### Source extract
____________________
# Boat Restoration



## MUDHOLE KID (May 21, 2004)

Well Men I've Been Playing With The Idea Of Putting New Carpet And Seats In My 94 Javelin.i Came In Off The Lake Today And Started Ripping The Old Out.removed All The Storage Lids And Seats,well When I Took The Rug Up Out Of The Floor I Got A Surprise.the Floorboard Is Rotten In A 2' Radius Around The Drain.i Had To Take The Tank Out Also,to Do Repairs On That Part.i Hope I Can Get All This Finished In A Couple Weeks. It's Going To Be A Heck Of A Job ,but I Want To Do It Myself.i Think I Can Do It And Get It Right,i Hope.got To Get It Ready For The New Season Coming.all I Know Is When You Take The Rug Out Of It And The Seats,you Can Make A Dang Good Looking Boat Look Trashed.


----------



## saltwatersensations (Aug 30, 2004)

You Can Do It!


----------



## mudd_catt (May 22, 2004)

OMC, in particular, had that problem, with rottening around the drain in the floor. I had a factory rep explain it to me one time, that they sealed the floors before they cut the drain out, and then forgot to reseal around the hole, thus leaving that spot vulnerable to rot. Seems kinda stupid not to protect the one spot in the floor where the water is EXPECTED to collect and drain, and surprises me that they didn't have to replace a LOT more floors than they have.
____________________
### Data provided
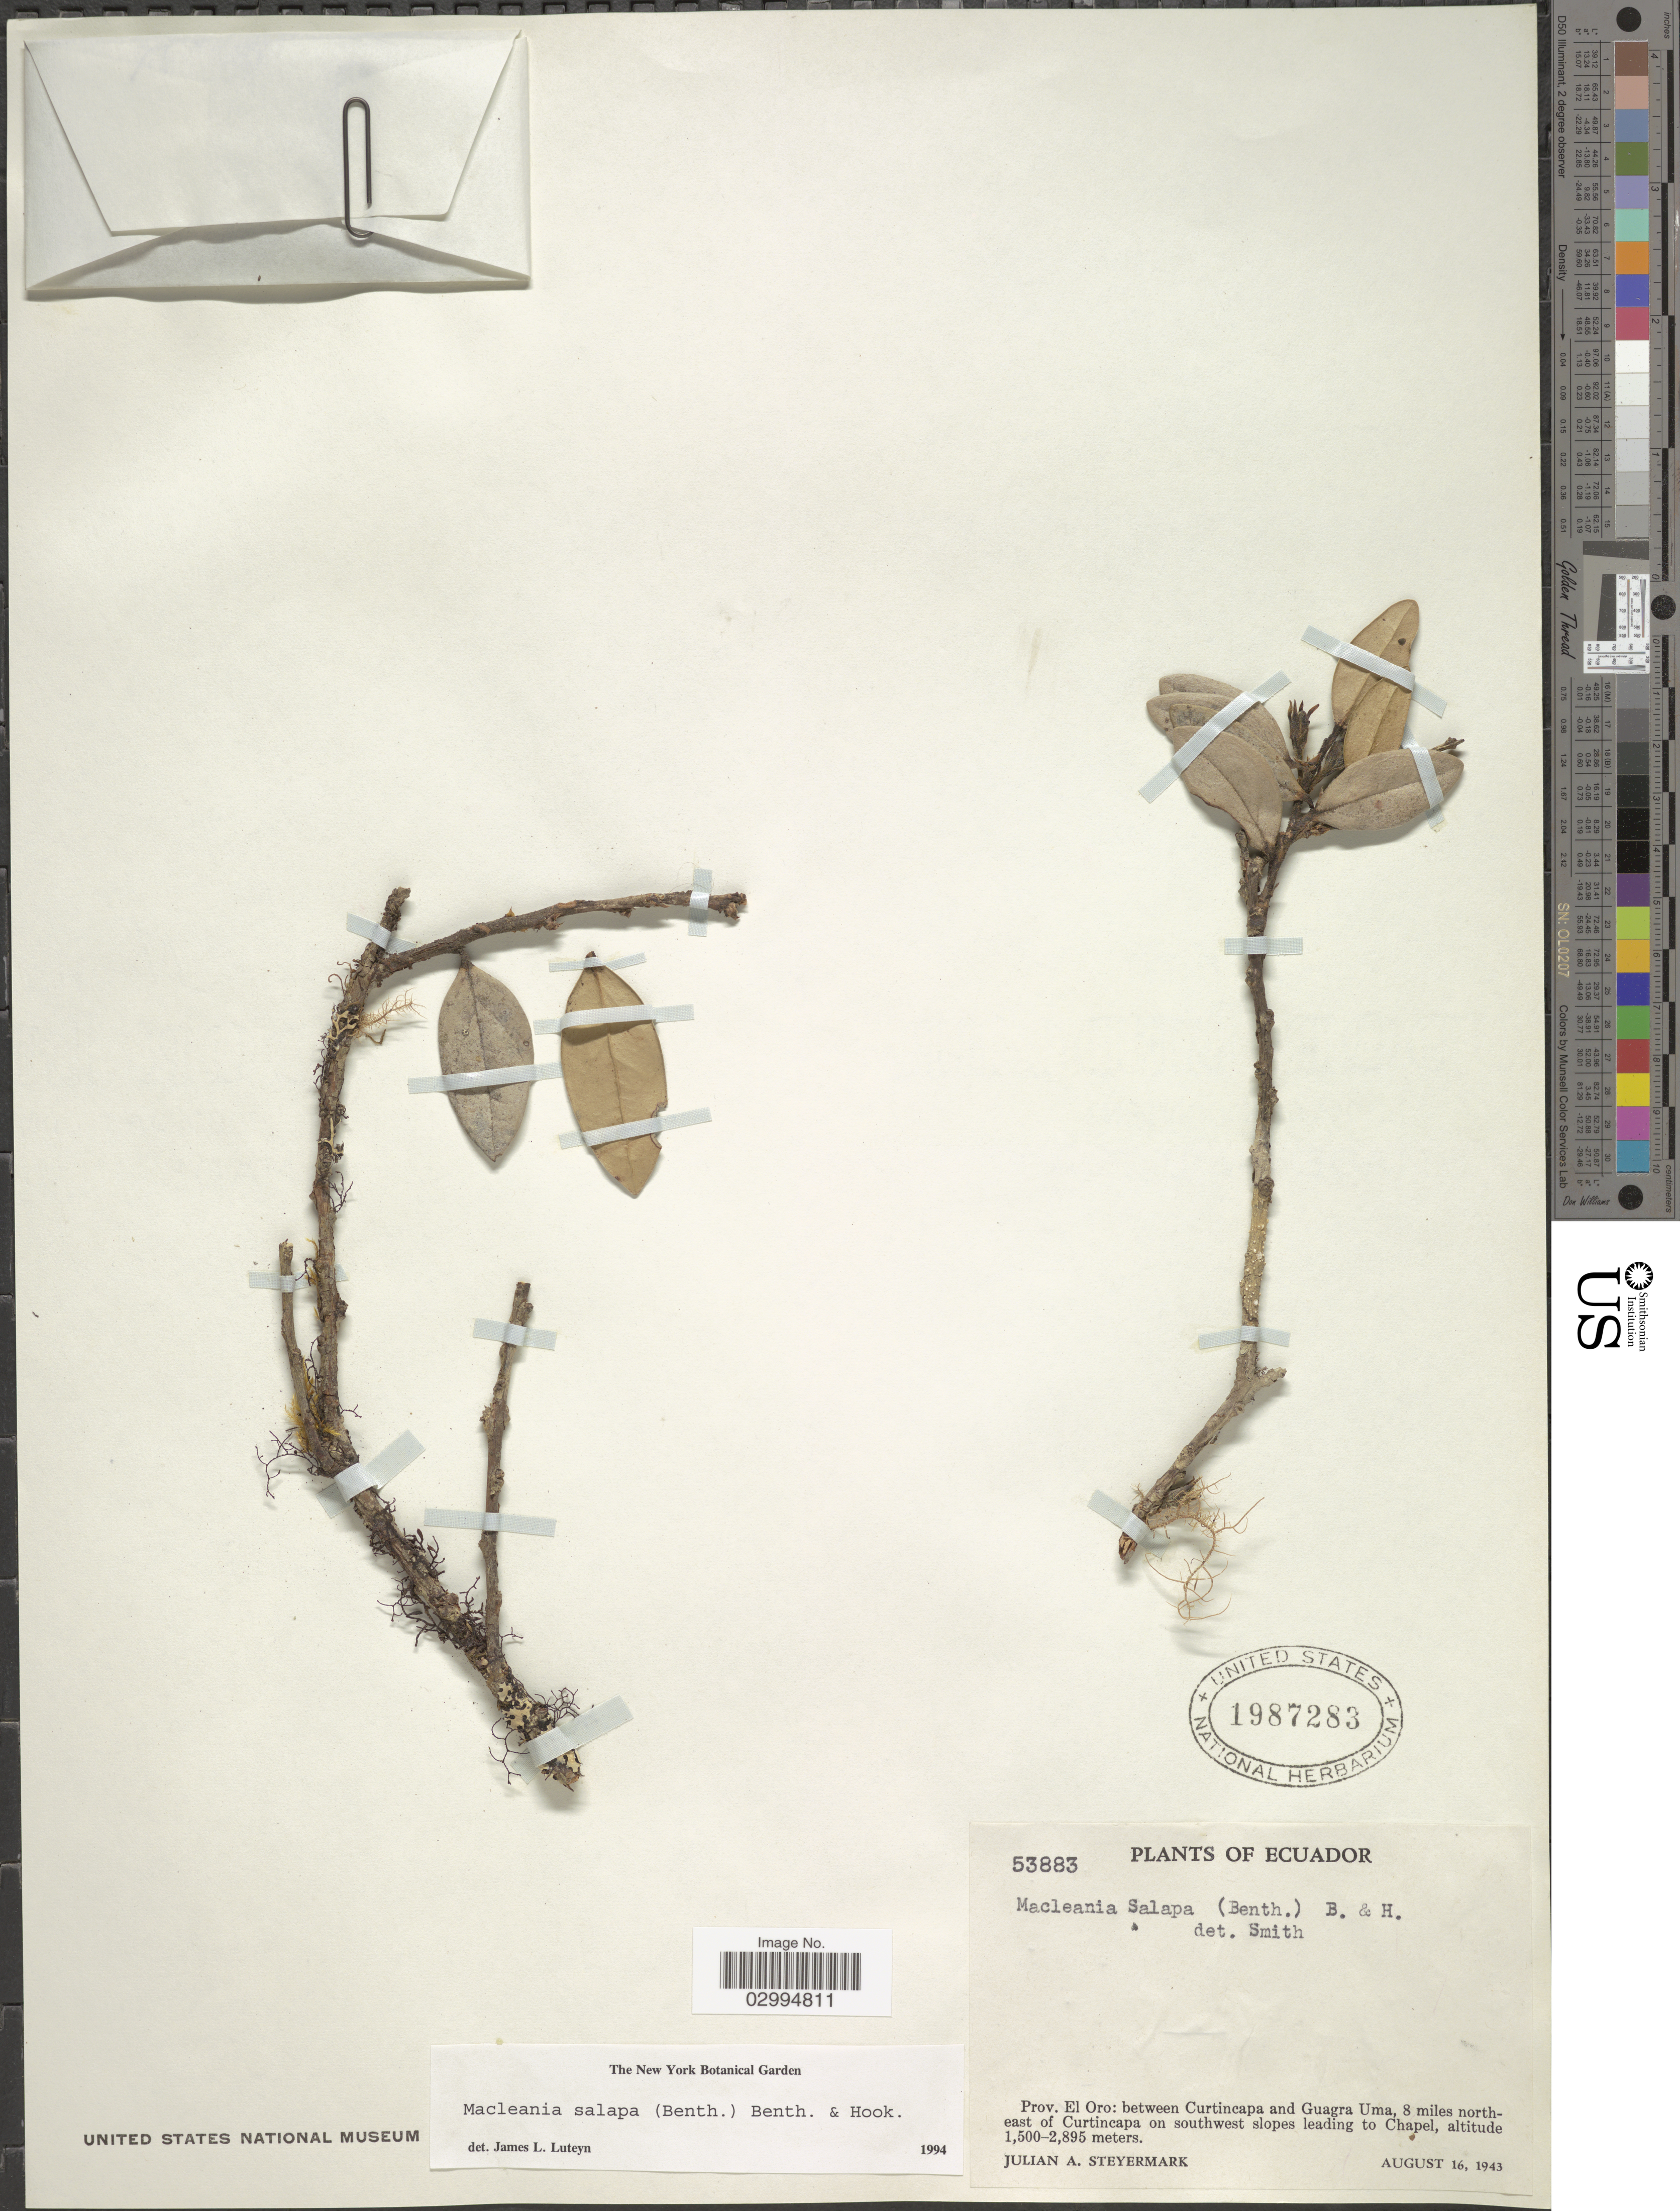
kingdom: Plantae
____________________
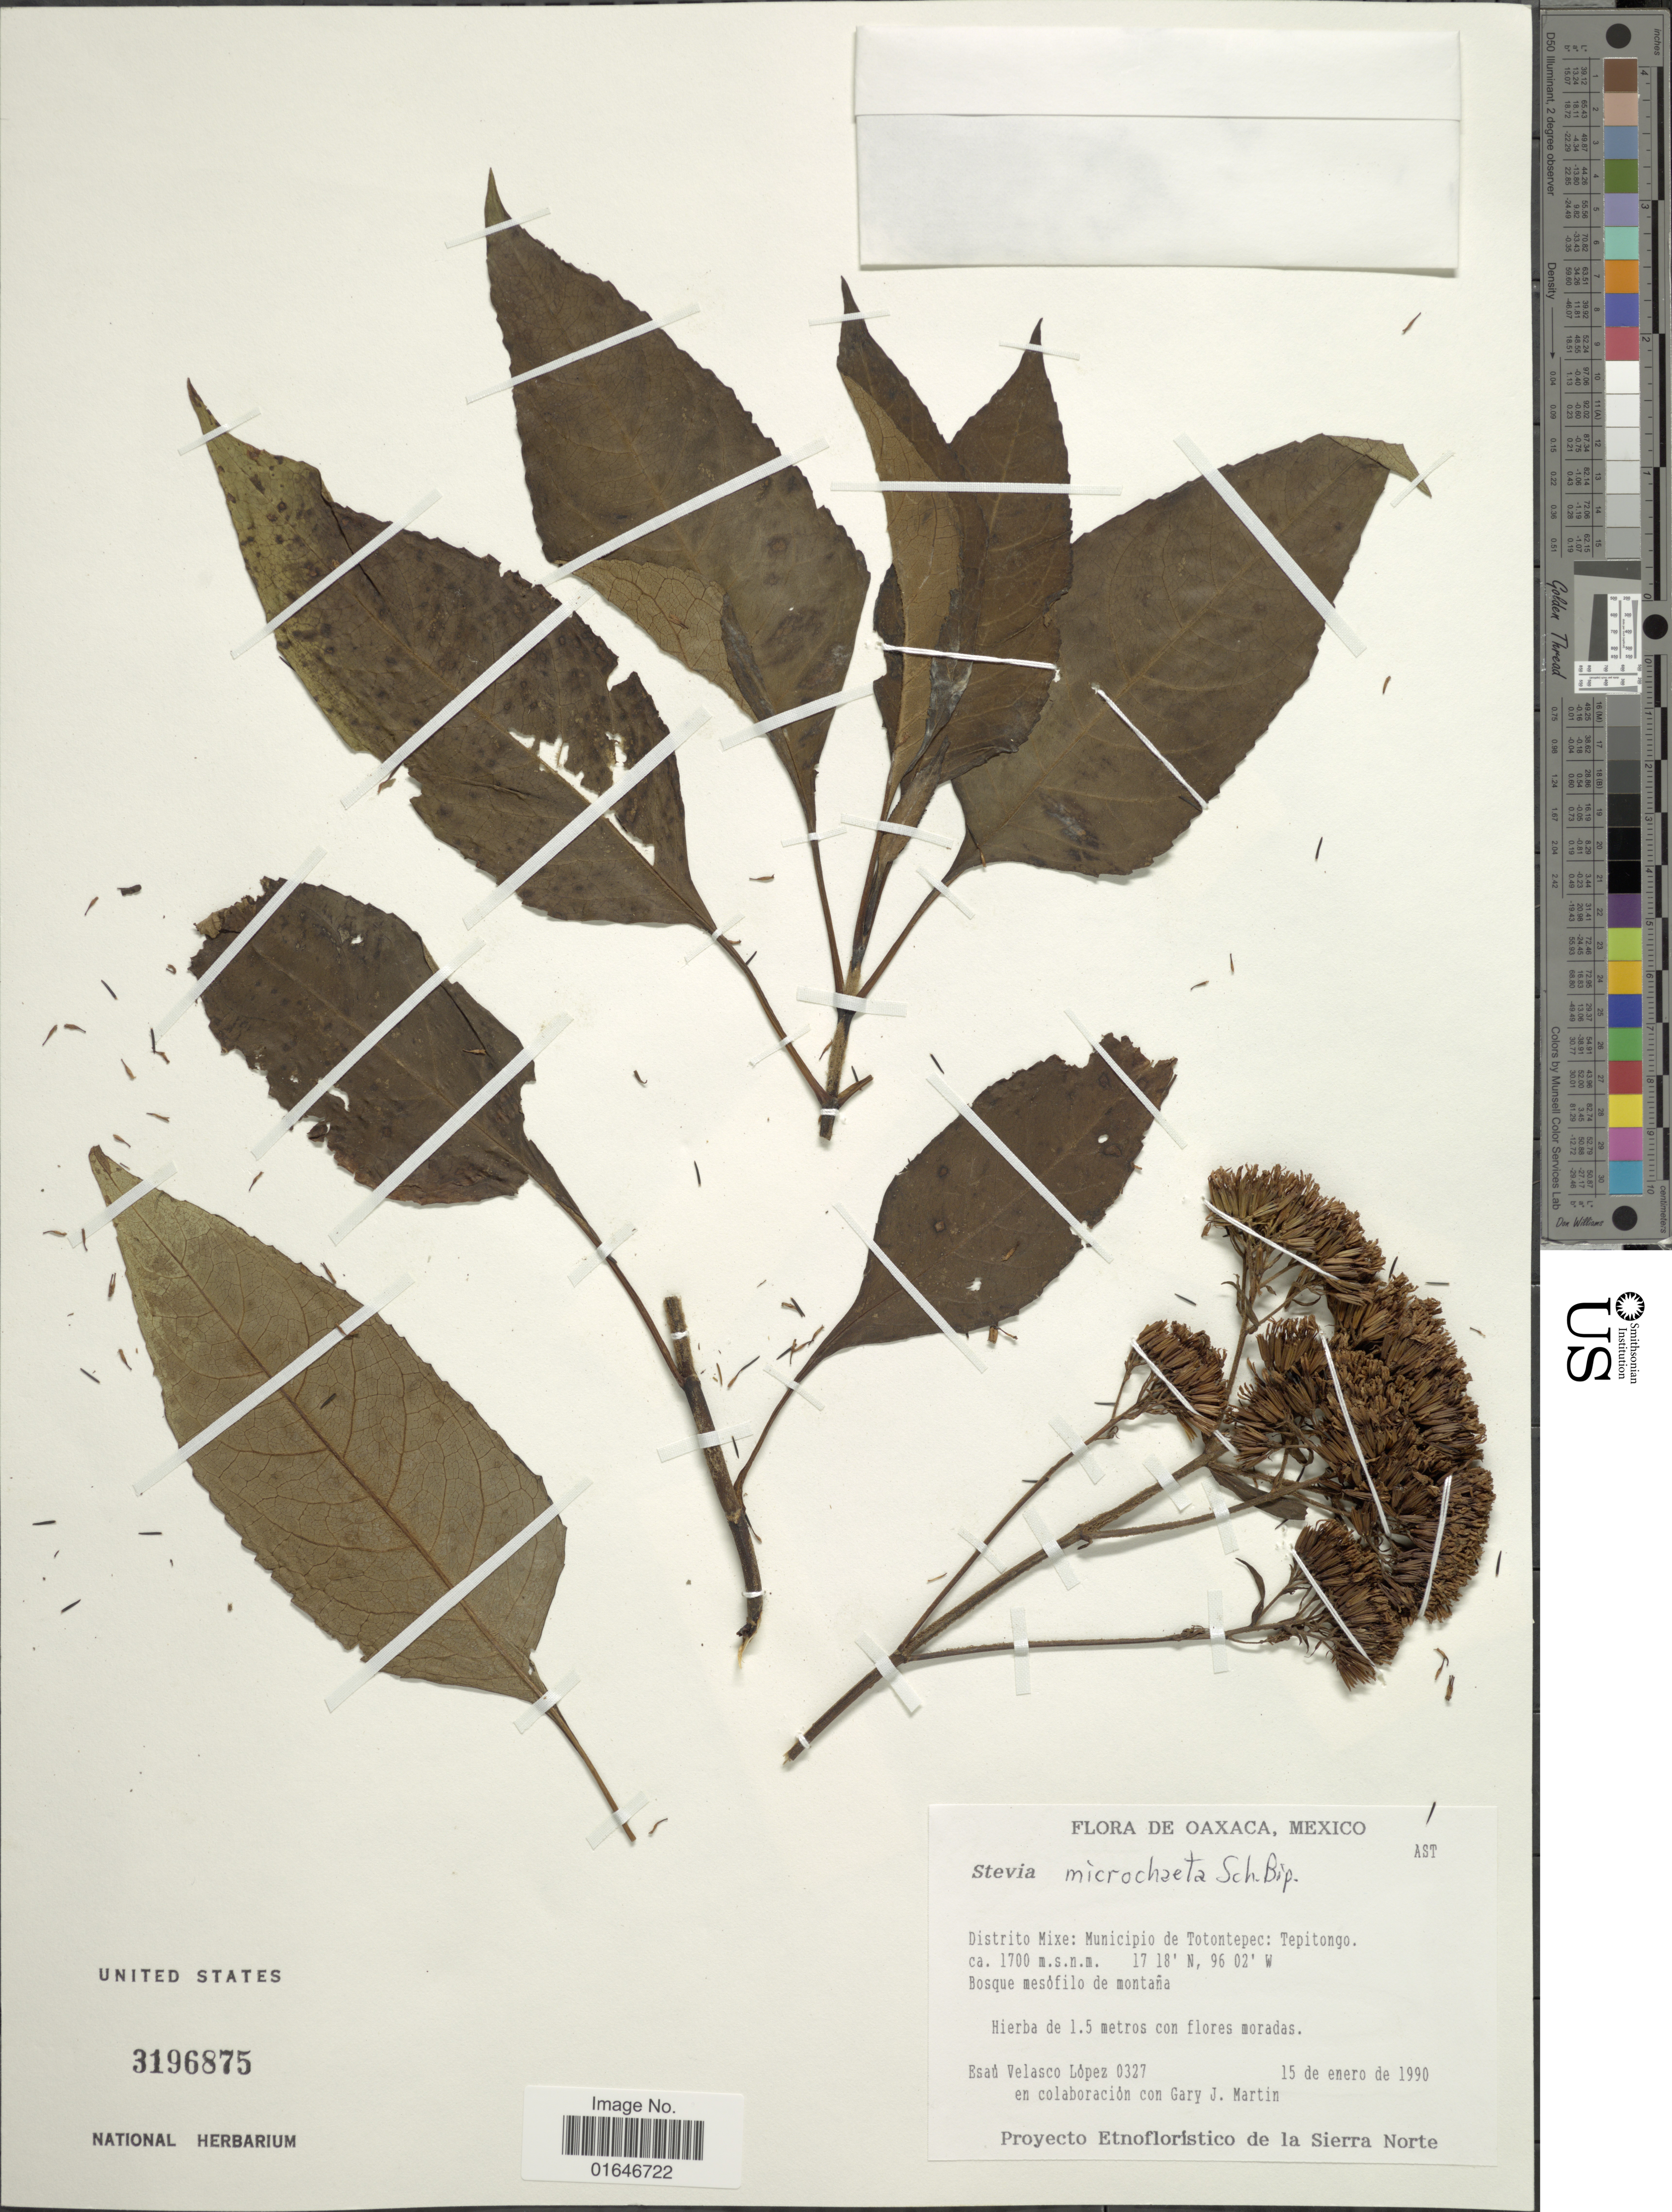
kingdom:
____________________
### Task objective
Answer these questions using the boat restoration thread:
(a) What boat did MUDHOLE KID plan to put new carpet and seats in?
(b) How large was the rotten area of the floorboard, and where was it?
(c) According to the factory rep mudd_catt mentions, what did the maker forget to do after cutting out the drain?
The entries have nothing to do with what you are asked here.

### Output of the task
(a) A 94 Javelin.
(b) It was a 2' radius around the drain.
(c) The maker forgot to reseal around the hole.